▶ _Texto selecionado_:
* * * * * * *
Desde 2023, a Polícia Federal tem ido às ruas para reunir provas contra suspeitos de participação nos ataques às sedes do Congresso, da Presidência da República e do Supremo Tribunal Federal (STF), ocorridos em 8 de janeiro daquele ano.
Foram 26 operações desde então, divididas entre duas frentes: 25 fases da Lesa Pátria e 1 fase da Tempus Veritati (Hora da Verdade). A primeira a ser deflagrada foi a Lesa Pátria, que teve como alvo participantes dos ataques, financiadores deles e agentes públicos que não agiram para evitá-lo.
Já a Tempus Veritatis, deflagrada no início de 2024, investiga os participantes de uma tentativa de golpe de Estado para manter Bolsonaro no poder. Seus alvos são o próprio ex-presidente, além de ex-ministros, ex-assessores e militares.
Segundo a PF, havia interlocução entre lideranças de manifestações antidemocráticas e integrantes do governo do ex-presidente, inclusive com a participação de militares, para respaldar ataques às instituições — e havia a intenção de que manifestações fossem direcionadas fisicamente contra o STF e o Congresso
No último domingo (25), Bolsonaro — que é investigado na Tempus Veritatis — defendeu anistia aos presos pelo 8 de janeiro, alvos da Lesa Pátria.
Operação Lesa Pátria
General da reserva Ridauto Lúcio Fernandes, Antônio Cláudio Alves Ferreira e Maria de Fátima Mendonça Jacinto Souza nos atos de 8 de janeiro de 2023. — Foto: g1
- Primeira operação: 20 de janeiro de 2023.
- Alvos: participantes, financiadores e organizadores dos ataques de 8 de janeiro, além de autoridades, por suposta omissão.
- Crimes investigados: abolição violenta do Estado Democrático de Direito, golpe de Estado, dano qualificado, associação criminosa, incitação ao crime, destruição, deterioração ou inutilização de bem especialmente protegido, entre outros.
- Número de fases: 25.
Levantamento do g1 feito com base em dados da Polícia Federal mostra que nas 25 fases da Operação Lesa Pátria foram expedidos 396 mandados de busca e apreensão e 116 de prisão —número que inclui prisões preventivas e temporárias.
No entanto, os dados obtidos por meio de balanço divulgado pela própria PF e que cobre até a 23ª fase, quando somados os mandados das etapas 24 e 25, indicam ter havido 347 mandados de busca e apreensão e 100 de prisão.
O g1 pediu à Polícia Federal os dados atualizados das 25 fases da operação, mas não obteve resposta até a última atualização da reportagem.
📌 Os investigados
Na Lesa Pátria, foram autorizadas as prisões de mais de uma centena de pessoas por suposta participação nos atentados de 8 de janeiro de 2023. Um dos primeiros detidos foi o homem filmado por destruir o relógio do século 17 no Palácio do Planalto.
* * * * * * *
▶ _Registros_:
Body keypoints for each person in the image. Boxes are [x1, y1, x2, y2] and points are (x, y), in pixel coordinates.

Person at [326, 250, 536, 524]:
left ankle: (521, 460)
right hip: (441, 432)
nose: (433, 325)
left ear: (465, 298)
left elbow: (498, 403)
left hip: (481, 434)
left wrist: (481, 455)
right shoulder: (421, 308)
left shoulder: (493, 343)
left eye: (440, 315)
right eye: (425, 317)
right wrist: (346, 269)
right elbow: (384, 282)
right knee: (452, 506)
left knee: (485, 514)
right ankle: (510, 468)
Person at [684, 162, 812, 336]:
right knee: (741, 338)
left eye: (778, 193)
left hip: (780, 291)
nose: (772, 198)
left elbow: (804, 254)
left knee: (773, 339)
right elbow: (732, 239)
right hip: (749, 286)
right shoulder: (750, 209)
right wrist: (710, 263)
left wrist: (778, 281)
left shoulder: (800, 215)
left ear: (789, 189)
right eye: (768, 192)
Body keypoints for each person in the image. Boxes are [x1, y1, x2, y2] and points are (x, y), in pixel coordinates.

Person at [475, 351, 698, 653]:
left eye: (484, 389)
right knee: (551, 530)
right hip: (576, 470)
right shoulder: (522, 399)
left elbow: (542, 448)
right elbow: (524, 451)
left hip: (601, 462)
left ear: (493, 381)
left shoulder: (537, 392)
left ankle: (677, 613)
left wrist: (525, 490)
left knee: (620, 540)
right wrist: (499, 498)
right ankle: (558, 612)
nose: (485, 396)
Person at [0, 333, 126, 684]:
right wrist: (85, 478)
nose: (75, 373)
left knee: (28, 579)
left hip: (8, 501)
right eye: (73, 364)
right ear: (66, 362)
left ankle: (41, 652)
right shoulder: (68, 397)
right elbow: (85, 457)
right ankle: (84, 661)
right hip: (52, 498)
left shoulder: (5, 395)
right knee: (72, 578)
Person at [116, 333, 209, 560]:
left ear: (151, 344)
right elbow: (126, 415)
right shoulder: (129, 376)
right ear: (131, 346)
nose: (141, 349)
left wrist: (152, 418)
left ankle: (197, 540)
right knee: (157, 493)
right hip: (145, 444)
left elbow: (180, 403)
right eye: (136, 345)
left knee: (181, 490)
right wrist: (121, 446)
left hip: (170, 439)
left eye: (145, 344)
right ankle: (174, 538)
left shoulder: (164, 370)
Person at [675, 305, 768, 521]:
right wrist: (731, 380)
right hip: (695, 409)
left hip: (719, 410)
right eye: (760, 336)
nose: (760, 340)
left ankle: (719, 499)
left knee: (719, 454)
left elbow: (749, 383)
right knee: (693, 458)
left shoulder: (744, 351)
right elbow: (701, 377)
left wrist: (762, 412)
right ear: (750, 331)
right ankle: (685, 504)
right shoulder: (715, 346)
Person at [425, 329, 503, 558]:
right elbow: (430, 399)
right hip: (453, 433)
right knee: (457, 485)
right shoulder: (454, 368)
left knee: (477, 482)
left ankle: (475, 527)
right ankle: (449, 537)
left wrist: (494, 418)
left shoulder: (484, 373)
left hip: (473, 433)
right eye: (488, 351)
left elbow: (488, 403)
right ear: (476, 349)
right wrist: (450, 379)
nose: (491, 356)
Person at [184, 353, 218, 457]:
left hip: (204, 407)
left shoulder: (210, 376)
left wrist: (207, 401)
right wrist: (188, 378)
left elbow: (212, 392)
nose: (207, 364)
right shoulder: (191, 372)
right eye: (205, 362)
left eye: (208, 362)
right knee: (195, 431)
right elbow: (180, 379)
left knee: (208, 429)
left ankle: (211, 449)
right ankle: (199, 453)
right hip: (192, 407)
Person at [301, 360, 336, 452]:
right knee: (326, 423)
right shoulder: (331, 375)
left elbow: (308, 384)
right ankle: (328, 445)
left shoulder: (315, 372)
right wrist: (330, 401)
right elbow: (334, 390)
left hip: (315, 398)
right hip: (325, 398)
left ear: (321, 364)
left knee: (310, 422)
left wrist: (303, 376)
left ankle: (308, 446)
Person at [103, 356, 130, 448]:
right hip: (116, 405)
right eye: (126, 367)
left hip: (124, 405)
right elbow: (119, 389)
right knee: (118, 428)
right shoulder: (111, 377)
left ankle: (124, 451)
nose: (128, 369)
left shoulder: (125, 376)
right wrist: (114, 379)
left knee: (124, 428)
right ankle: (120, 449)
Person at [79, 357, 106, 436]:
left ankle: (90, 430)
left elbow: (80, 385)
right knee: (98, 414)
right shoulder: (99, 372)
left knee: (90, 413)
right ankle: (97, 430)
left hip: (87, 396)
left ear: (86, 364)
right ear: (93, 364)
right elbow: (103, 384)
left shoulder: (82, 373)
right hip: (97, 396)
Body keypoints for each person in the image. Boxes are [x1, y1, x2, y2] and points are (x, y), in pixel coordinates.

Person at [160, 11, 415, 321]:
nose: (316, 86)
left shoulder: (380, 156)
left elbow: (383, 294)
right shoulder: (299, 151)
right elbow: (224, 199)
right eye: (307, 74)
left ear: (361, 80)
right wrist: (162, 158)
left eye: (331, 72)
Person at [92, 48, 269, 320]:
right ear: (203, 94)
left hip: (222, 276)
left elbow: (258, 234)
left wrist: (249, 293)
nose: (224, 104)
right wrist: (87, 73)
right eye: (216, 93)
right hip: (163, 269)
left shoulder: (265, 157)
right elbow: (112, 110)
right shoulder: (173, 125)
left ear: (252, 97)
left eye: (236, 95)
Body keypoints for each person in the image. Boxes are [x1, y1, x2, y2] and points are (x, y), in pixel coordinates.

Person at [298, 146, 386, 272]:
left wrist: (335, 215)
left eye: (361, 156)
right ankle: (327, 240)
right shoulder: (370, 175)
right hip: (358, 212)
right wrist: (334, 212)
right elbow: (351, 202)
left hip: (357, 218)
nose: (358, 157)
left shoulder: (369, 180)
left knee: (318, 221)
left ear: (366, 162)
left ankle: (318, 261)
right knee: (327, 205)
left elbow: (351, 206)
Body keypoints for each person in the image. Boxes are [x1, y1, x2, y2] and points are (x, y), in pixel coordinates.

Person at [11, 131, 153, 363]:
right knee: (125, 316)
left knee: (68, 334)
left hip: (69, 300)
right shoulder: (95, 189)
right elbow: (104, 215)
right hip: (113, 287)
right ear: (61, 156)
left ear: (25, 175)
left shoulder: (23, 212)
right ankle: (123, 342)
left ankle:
* * * * * * *
▶ _Objetivo do exercício_: Transcreva, sem nenhuma alteração, o trecho do texto sobre as operações da Polícia Federal que vai de "- Número de" a "atualização da reportagem.". Os registros não têm relação alguma com o texto.

▶ _Solução da tarefa_:
- Número de fases: 25.
Levantamento do g1 feito com base em dados da Polícia Federal mostra que nas 25 fases da Operação Lesa Pátria foram expedidos 396 mandados de busca e apreensão e 116 de prisão —número que inclui prisões preventivas e temporárias.
No entanto, os dados obtidos por meio de balanço divulgado pela própria PF e que cobre até a 23ª fase, quando somados os mandados das etapas 24 e 25, indicam ter havido 347 mandados de busca e apreensão e 100 de prisão.
O g1 pediu à Polícia Federal os dados atualizados das 25 fases da operação, mas não obteve resposta até a última atualização da reportagem.